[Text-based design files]

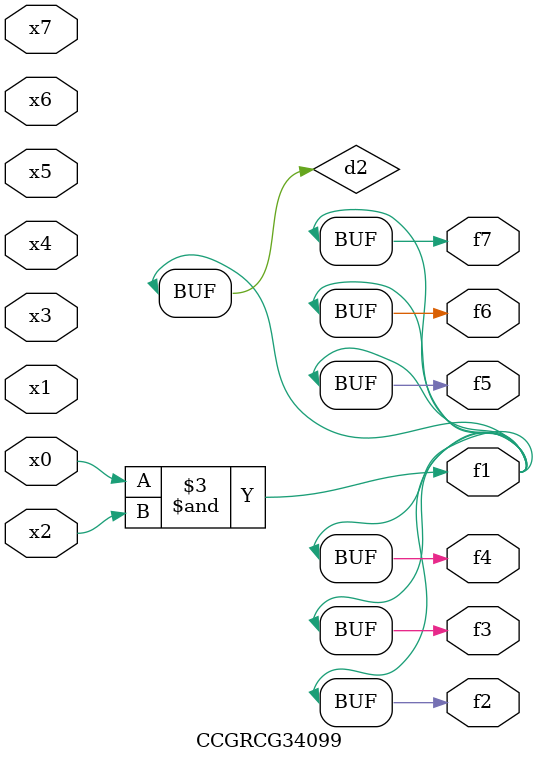
<source format=v>
module CCGRCG34099(
	input x0, x1, x2, x3, x4, x5, x6, x7,
	output f1, f2, f3, f4, f5, f6, f7
);

	wire d1, d2;

	nor (d1, x3, x6);
	and (d2, x0, x2);
	assign f1 = d2;
	assign f2 = d2;
	assign f3 = d2;
	assign f4 = d2;
	assign f5 = d2;
	assign f6 = d2;
	assign f7 = d2;
endmodule

</source>
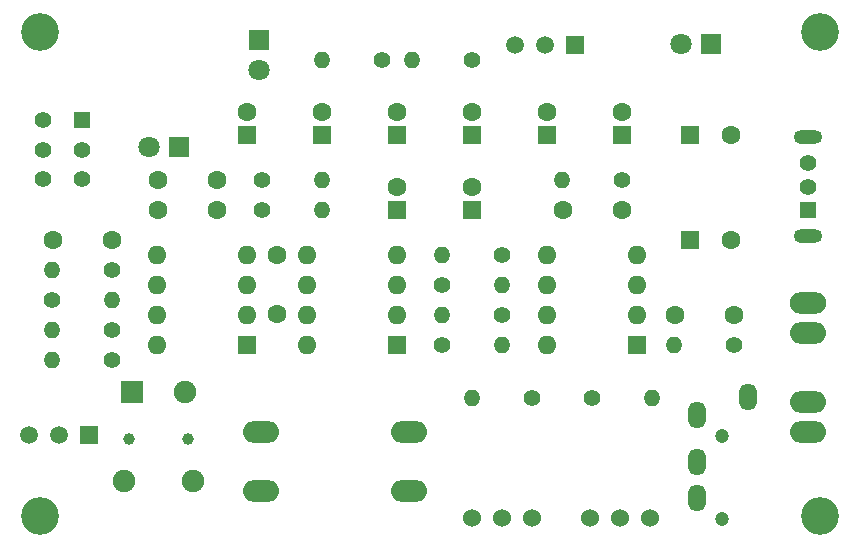
<source format=gts>
G04 #@! TF.GenerationSoftware,KiCad,Pcbnew,(6.0.4)*
G04 #@! TF.CreationDate,2023-12-01T10:37:55+09:00*
G04 #@! TF.ProjectId,ftr105,66747231-3035-42e6-9b69-6361645f7063,Ver.1.1*
G04 #@! TF.SameCoordinates,PX55d4a80PY5f5e100*
G04 #@! TF.FileFunction,Soldermask,Top*
G04 #@! TF.FilePolarity,Negative*
%FSLAX46Y46*%
G04 Gerber Fmt 4.6, Leading zero omitted, Abs format (unit mm)*
G04 Created by KiCad (PCBNEW (6.0.4)) date 2023-12-01 10:37:55*
%MOMM*%
%LPD*%
G01*
G04 APERTURE LIST*
%ADD10O,3.048000X1.850000*%
%ADD11R,1.600000X1.600000*%
%ADD12C,1.600000*%
%ADD13R,1.800000X1.800000*%
%ADD14C,1.800000*%
%ADD15C,1.400000*%
%ADD16O,1.400000X1.400000*%
%ADD17R,1.400000X1.400000*%
%ADD18O,2.400000X1.200000*%
%ADD19C,3.200000*%
%ADD20C,1.524000*%
%ADD21O,1.600000X1.600000*%
%ADD22C,1.200000*%
%ADD23O,1.500000X2.300000*%
%ADD24R,1.500000X1.500000*%
%ADD25C,1.500000*%
%ADD26O,3.084000X1.850000*%
%ADD27C,1.000000*%
%ADD28R,1.900000X1.900000*%
%ADD29C,1.900000*%
G04 APERTURE END LIST*
D10*
X21680000Y5120000D03*
X34180000Y5120000D03*
X21680000Y10120000D03*
X34180000Y10120000D03*
D11*
X58000000Y26340000D03*
D12*
X61500000Y26340000D03*
D13*
X21500000Y43275000D03*
D14*
X21500000Y40735000D03*
D12*
X17950000Y31420000D03*
X12950000Y31420000D03*
D15*
X31920000Y41580000D03*
D16*
X26840000Y41580000D03*
D11*
X58000000Y35230000D03*
D12*
X61500000Y35230000D03*
D11*
X33190000Y28880000D03*
D12*
X33190000Y30880000D03*
X17950000Y28880000D03*
X12950000Y28880000D03*
D15*
X9060000Y18720000D03*
D16*
X3980000Y18720000D03*
D15*
X52240000Y31420000D03*
D16*
X47160000Y31420000D03*
D17*
X68000000Y28880000D03*
D15*
X68000000Y30880000D03*
X68000000Y32880000D03*
D18*
X68000000Y26680000D03*
X68000000Y35080000D03*
D19*
X69000000Y44000000D03*
D15*
X37000000Y22530000D03*
D16*
X42080000Y22530000D03*
D19*
X3000000Y3000000D03*
D20*
X39540000Y2815000D03*
X42080000Y2815000D03*
X44620000Y2815000D03*
D12*
X23030000Y25070000D03*
X23030000Y20070000D03*
D15*
X21760000Y31420000D03*
D16*
X26840000Y31420000D03*
D15*
X3980000Y21260000D03*
D16*
X9060000Y21260000D03*
D15*
X44620000Y13005000D03*
D16*
X39540000Y13005000D03*
D11*
X39540000Y28880000D03*
D12*
X39540000Y30880000D03*
D15*
X61765000Y17450000D03*
D16*
X56685000Y17450000D03*
D11*
X20480000Y17460000D03*
D21*
X20480000Y20000000D03*
X20480000Y22540000D03*
X20480000Y25080000D03*
X12860000Y25080000D03*
X12860000Y22540000D03*
X12860000Y20000000D03*
X12860000Y17460000D03*
D10*
X68000000Y10100000D03*
X68000000Y12640000D03*
D11*
X52240000Y35230000D03*
D12*
X52240000Y37230000D03*
D13*
X59775000Y43000000D03*
D14*
X57235000Y43000000D03*
D15*
X37000000Y17450000D03*
D16*
X42080000Y17450000D03*
D11*
X26840000Y35230000D03*
D12*
X26840000Y37230000D03*
D15*
X21760000Y28880000D03*
D16*
X26840000Y28880000D03*
D15*
X9060000Y23800000D03*
D16*
X3980000Y23800000D03*
D19*
X3000000Y44000000D03*
D13*
X14775000Y34250000D03*
D14*
X12235000Y34250000D03*
D20*
X49573000Y2815000D03*
X52113000Y2815000D03*
X54653000Y2815000D03*
D22*
X60749000Y9740000D03*
X60749000Y2740000D03*
D23*
X62899000Y13040000D03*
X58599000Y4540000D03*
X58599000Y7540000D03*
X58599000Y11540000D03*
D15*
X49700000Y13005000D03*
D16*
X54780000Y13005000D03*
D11*
X53500000Y17460000D03*
D21*
X53500000Y20000000D03*
X53500000Y22540000D03*
X53500000Y25080000D03*
X45880000Y25080000D03*
X45880000Y22540000D03*
X45880000Y20000000D03*
X45880000Y17460000D03*
D19*
X69000000Y3000000D03*
D11*
X45890000Y35230000D03*
D12*
X45890000Y37230000D03*
D24*
X48260000Y42850000D03*
D25*
X45720000Y42850000D03*
X43180000Y42850000D03*
D11*
X33180000Y17460000D03*
D21*
X33180000Y20000000D03*
X33180000Y22540000D03*
X33180000Y25080000D03*
X25560000Y25080000D03*
X25560000Y22540000D03*
X25560000Y20000000D03*
X25560000Y17460000D03*
D12*
X61765000Y19990000D03*
X56765000Y19990000D03*
D11*
X39540000Y35230000D03*
D12*
X39540000Y37230000D03*
X9060000Y26340000D03*
X4060000Y26340000D03*
D15*
X9060000Y16180000D03*
D16*
X3980000Y16180000D03*
D12*
X47240000Y28880000D03*
X52240000Y28880000D03*
D26*
X68000000Y21000000D03*
D10*
X68000000Y18460000D03*
D17*
X6505000Y36500000D03*
D15*
X6505000Y34000000D03*
X6505000Y31500000D03*
X3205000Y36500000D03*
X3205000Y34000000D03*
X3205000Y31500000D03*
X42080000Y25070000D03*
D16*
X37000000Y25070000D03*
D15*
X42080000Y19990000D03*
D16*
X37000000Y19990000D03*
D24*
X7155000Y9830000D03*
D25*
X4615000Y9830000D03*
X2075000Y9830000D03*
D11*
X20490000Y35230000D03*
D12*
X20490000Y37230000D03*
D11*
X33190000Y35230000D03*
D12*
X33190000Y37230000D03*
D27*
X15500000Y9500000D03*
X10500000Y9500000D03*
D28*
X10750000Y13500000D03*
D29*
X15250000Y13500000D03*
X15900000Y6000000D03*
X10100000Y6000000D03*
D15*
X39540000Y41580000D03*
D16*
X34460000Y41580000D03*
M02*

</source>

Exercise details: Match on "format" and copy out every line of the entries that contains it.

Answer space:
<source format=v>
<source format=gts>
G04 Gerber Fmt 4.6, Leading zero omitted, Abs format (unit mm)*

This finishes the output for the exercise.